Türkische Küste Mindestens 45 Tote bei Flüchtlingsunglück in der Ägäis

Athen · Bei zwei Bootsunglücken vor griechischen Inseln nahe der türkischen Küste starben am Freitag mindestens 45 Menschen, die meisten von ihnen waren offenbar Frauen und Kinder. Dutzende weitere Menschen wurden gerettet. Küstenschutzschiffe, Hubschrauber und private Boote suchten nach Vermissten.

Vor der Insel Kalolimnos sank ein hölzernes Segelboot. Griechische und türkische Küstenwache bargen nach eigenen Angaben 37 Leichen, darunter mindestens 16 Frauen und elf Kinder. 32 Menschen seien gerettet worden. Wie viele Menschen ursprünglich an Bord waren, blieb unklar. Ein Überlebender schätzte, auf dem Segelboot hätten sich bis zu 80 Menschen befunden. Jeder Erwachsene habe 2500 Dollar für die Überfahrt bezahlt, Kinder die Hälfte.

Wenige Stunden zuvor war vor der kleinen Insel Farmakonisi in der östlichen Ägäis ein mit 49 Menschen besetztes Boot gesunken. 40 von ihnen konnten sich selbst retten, ein Mädchen wurde lebend aus dem Wasser geholt, sechs Kinder und zwei Frauen, konnten nur noch tot geborgen werden.

Griechenland ist das Haupteingangstor für Flüchtlinge in die Europäische Union. Die meisten wollen in wohlhabende EU-Staaten wie Deutschland und Österreich. Im vergangenen Jahr erreichten mehr als 800.000 Flüchtlinge die griechische Küste. Hunderte starben bei dem Versuch. Die Organisation Save the Children rief die EU auf, solche Katastrophen zu verhindern, indem sie Flüchtlingen eine sichere und legale Überfahrt ermögliche.
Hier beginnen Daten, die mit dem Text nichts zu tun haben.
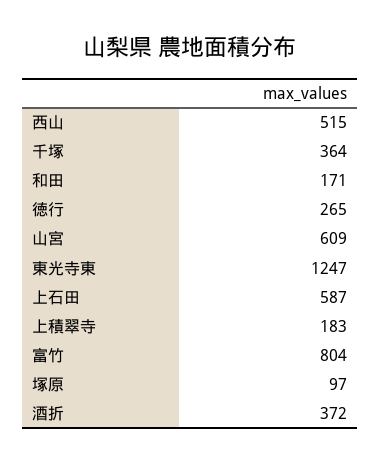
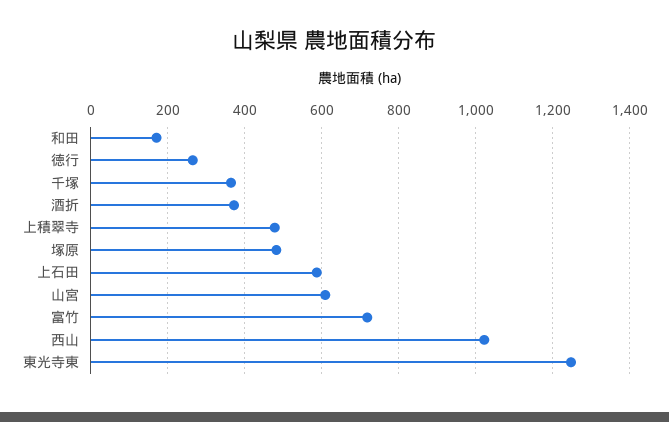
西山: 515 -> 1020
上積翠寺: 183 -> 480
富竹: 804 -> 720
塚原: 97 -> 480

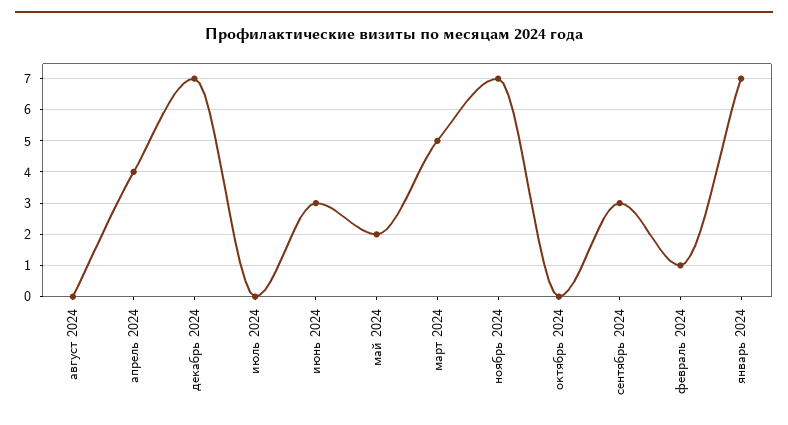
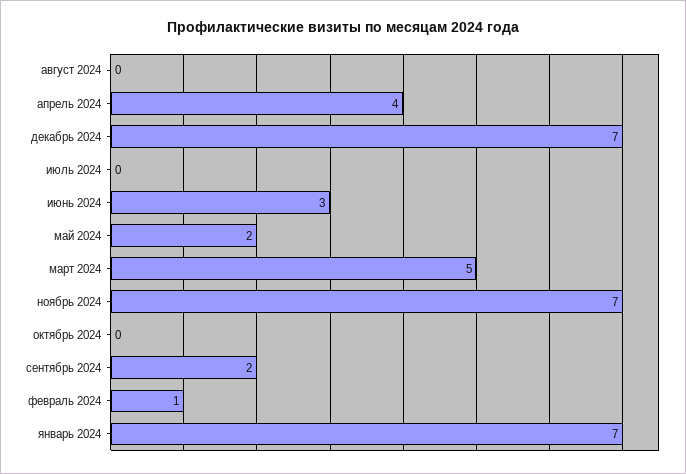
сентябрь 2024: 3 -> 2

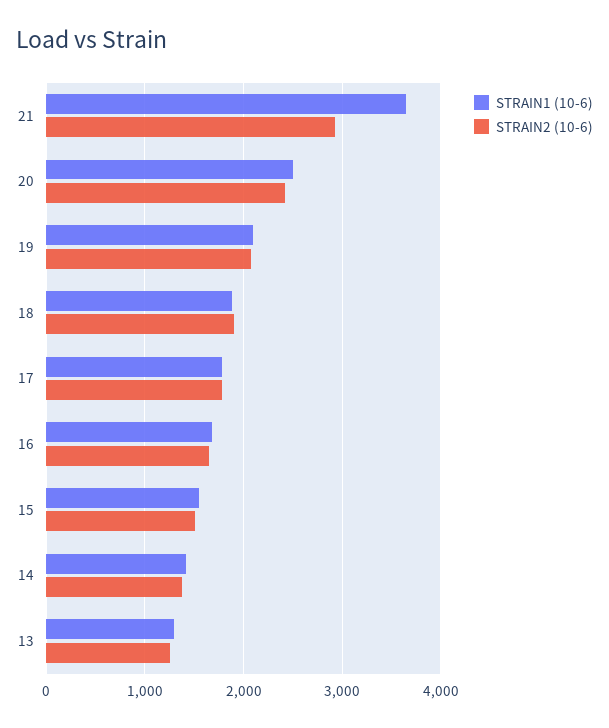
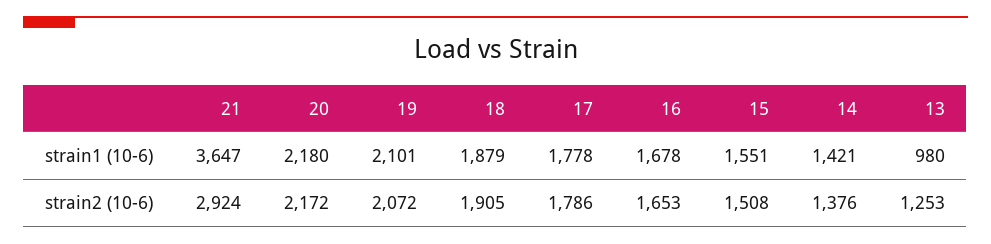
STRAIN1 (10-6), 20: 2500 -> 2180
STRAIN2 (10-6), 20: 2400 -> 2172
STRAIN1 (10-6), 13: 1300 -> 980

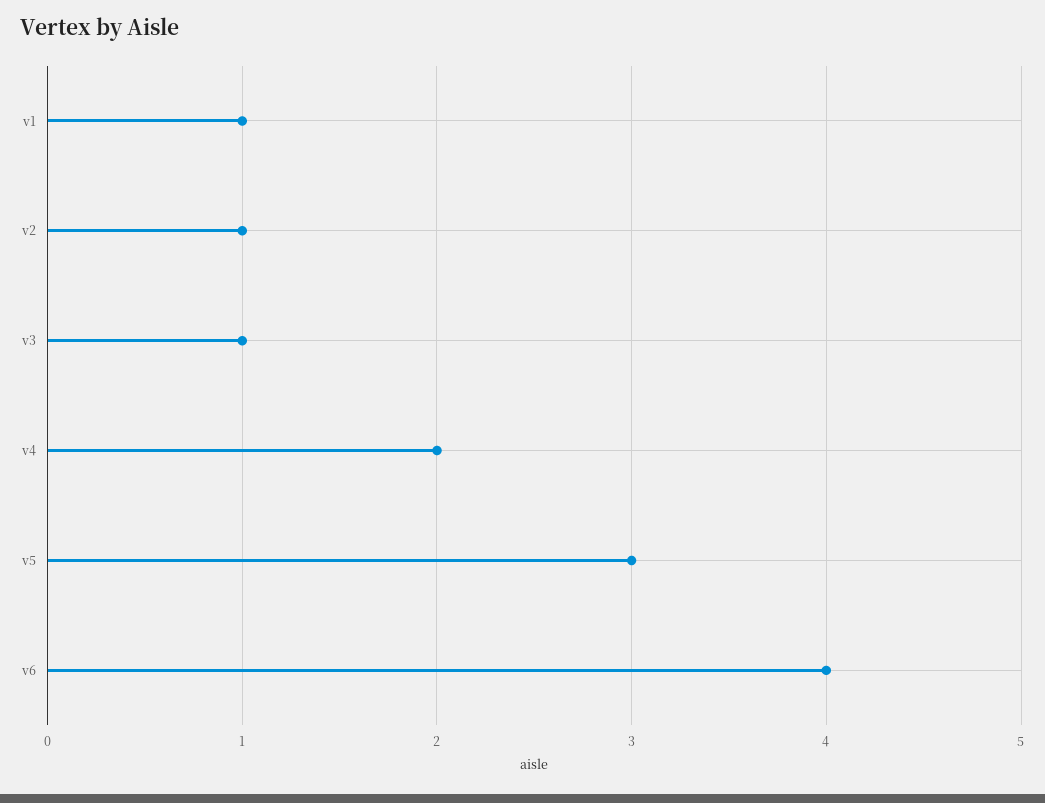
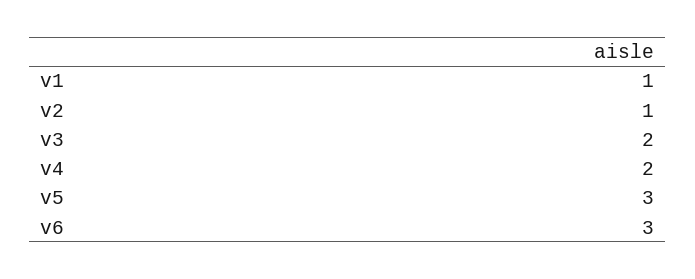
v3: 1 -> 2
v6: 4 -> 3

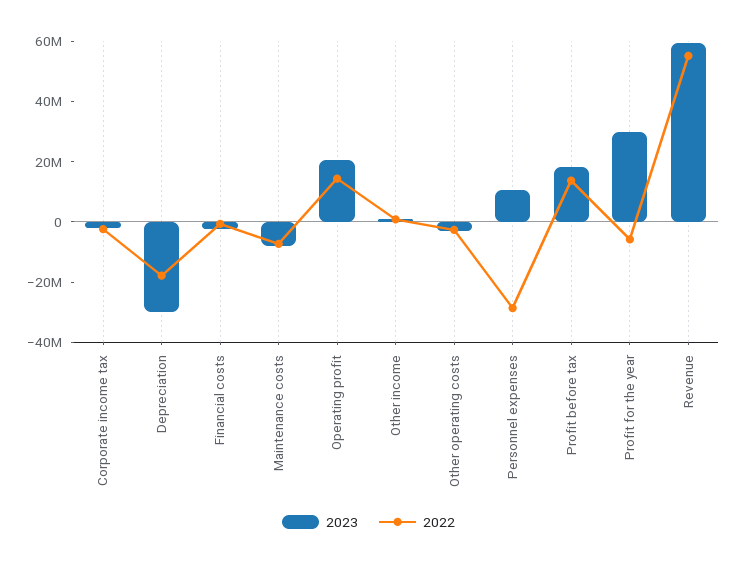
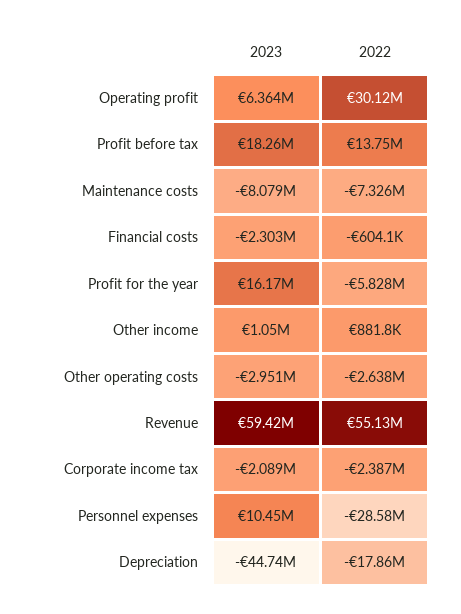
2023, Depreciation: -30000000 -> -44740000
2023, Operating profit: 20000000 -> 6364000
2022, Operating profit: 15000000 -> 30120000
2023, Profit for the year: 30000000 -> 16170000

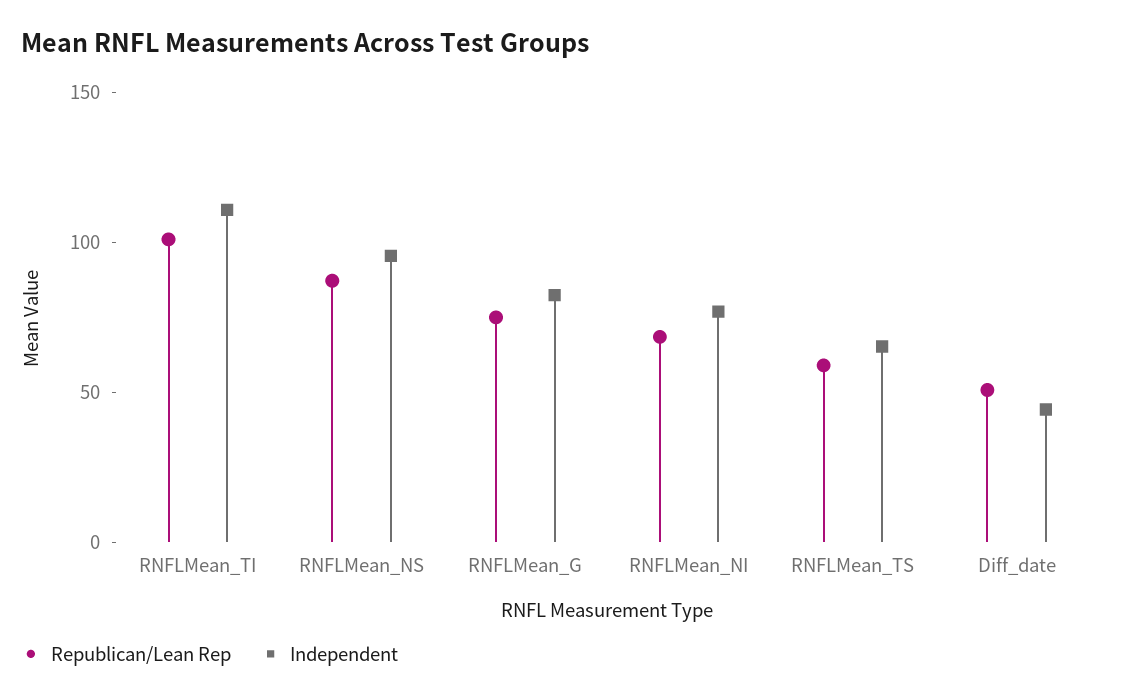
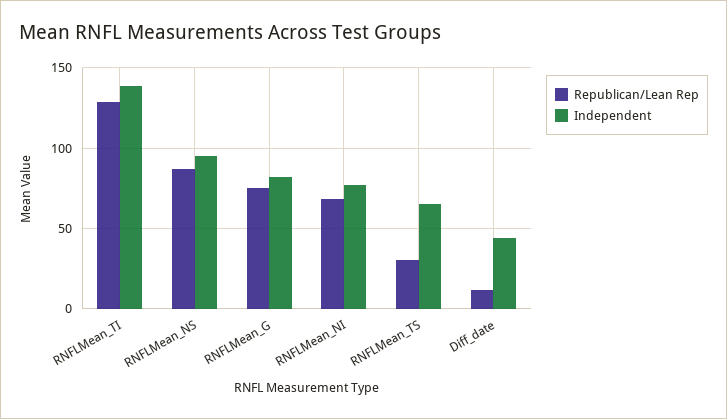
Republican/Lean Rep, RNFLMean_TI: 100 -> 130
Independent, RNFLMean_TI: 110 -> 140
Republican/Lean Rep, RNFLMean_TS: 60 -> 30
Republican/Lean Rep, Diff_date: 50 -> 10

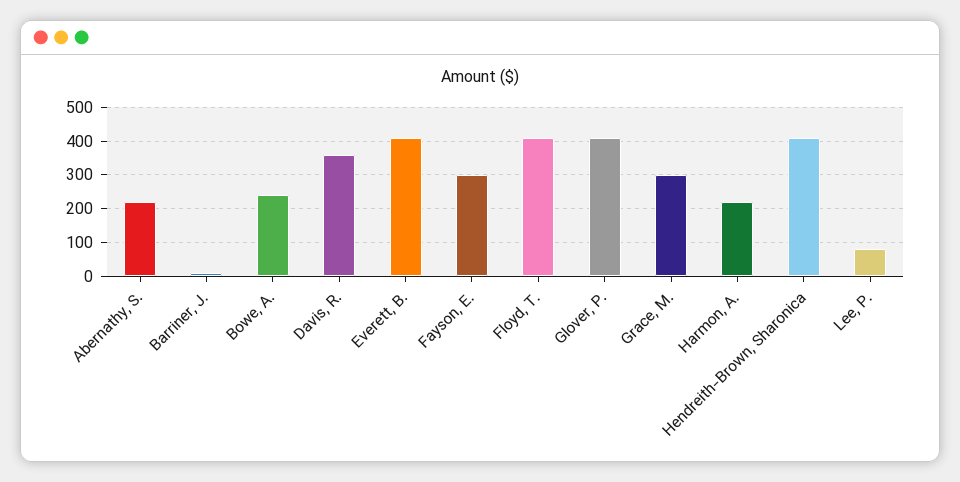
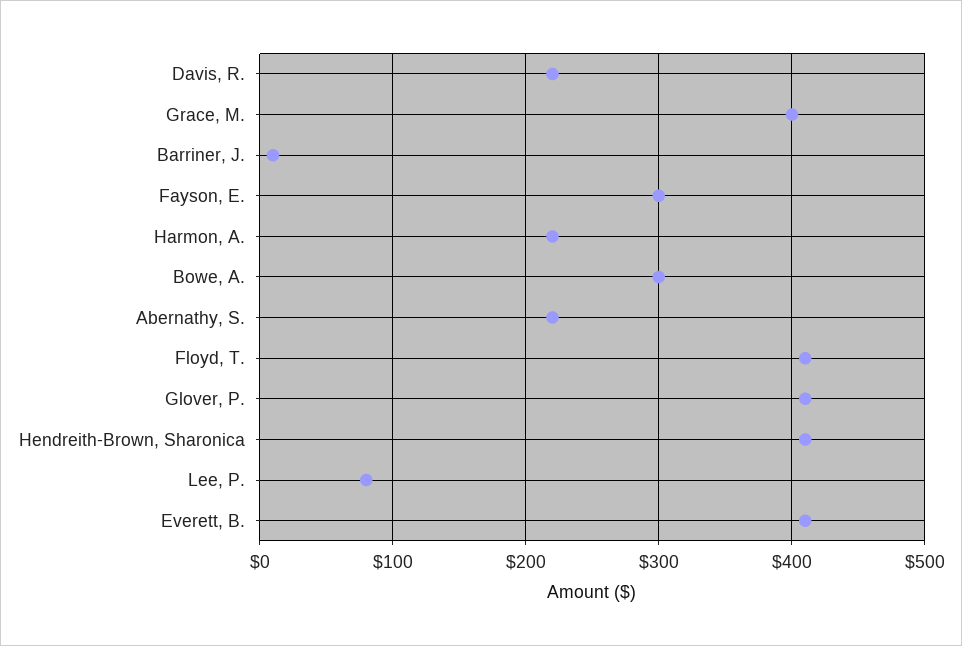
Bowe, A.: 240 -> 300
Davis, R.: 360 -> 220
Grace, M.: 300 -> 400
Österreich hat beschlossen, in diesem Jahr nur noch 37.500 Flüchtlinge aufzunehmen und bis 2019 insgesamt 127.500. Der ungarische Ministerpräsident Viktor Orban sagte, dies sei die wichtigste Nachricht der vergangenen Monate. "Der gesunde Menschenverstand hat sich durchgesetzt", sagte er im staatlichen Radio. Europa könne nicht große Massen von Ausländern unbegrenzt und unkontrolliert aufnehmen. Ungarn wehrt Flüchtlinge durch im vergangenen Jahr errichtete Grenzzäune ab. Andere Staaten verfahren ähnlich.

Die EU-Außenbeauftragte Federica Mogherini warnte vor den wirtschaftlichen Folgen derartiger Grenzbefestigungen. Diese behinderten auch den freien Reise- und Güterverkehr. Dadurch könnten Studien zufolge beängstigende Kosten entstehen.

Die Internationale Flüchtlingshilfsorganisation IRC forderte eine Rückführung abgelehnter Asylbewerber. Es sei richtig, Zuwanderer, die nicht die Voraussetzungen für die Aufnahme als Flüchtlinge erfüllten, in ihre Heimat zurückzuschicken, sagte Geschäftsführer David Miliband. Die Unterscheidung zwischen Flucht vor Verfolgung und Zuwanderung aus wirtschaftlichen Gründen sei unerlässlich, damit die Aufnahme von Asylberechtigten weiter funktionieren könne.

Der frühere britische Außenminister lobte, Deutschland habe vergangenes Jahr bei der Aufnahme Asylsuchender eine "außerordentliche Führungskraft" an den Tag gelegt. Die Bundesrepublik brauche Unterstützung. Europa hinke bei der Lösung dieses Problems der Entwicklung hinterher.

US-Präsident Barack Obama diskutierte mit Bundeskanzlerin Angela Merkel über Pläne, weitere Staaten um größere Beiträge im Kampf gegen die Krise zu bitten. Die Angelegenheit solle bei einer Geberkonferenz am 4. Februar in London zur Sprache kommen, teilte das Weiße Haus mit. Obama habe zudem für einen hochrangigen Flüchtlingsgipfel bei den Vereinten Nationen im September geworben.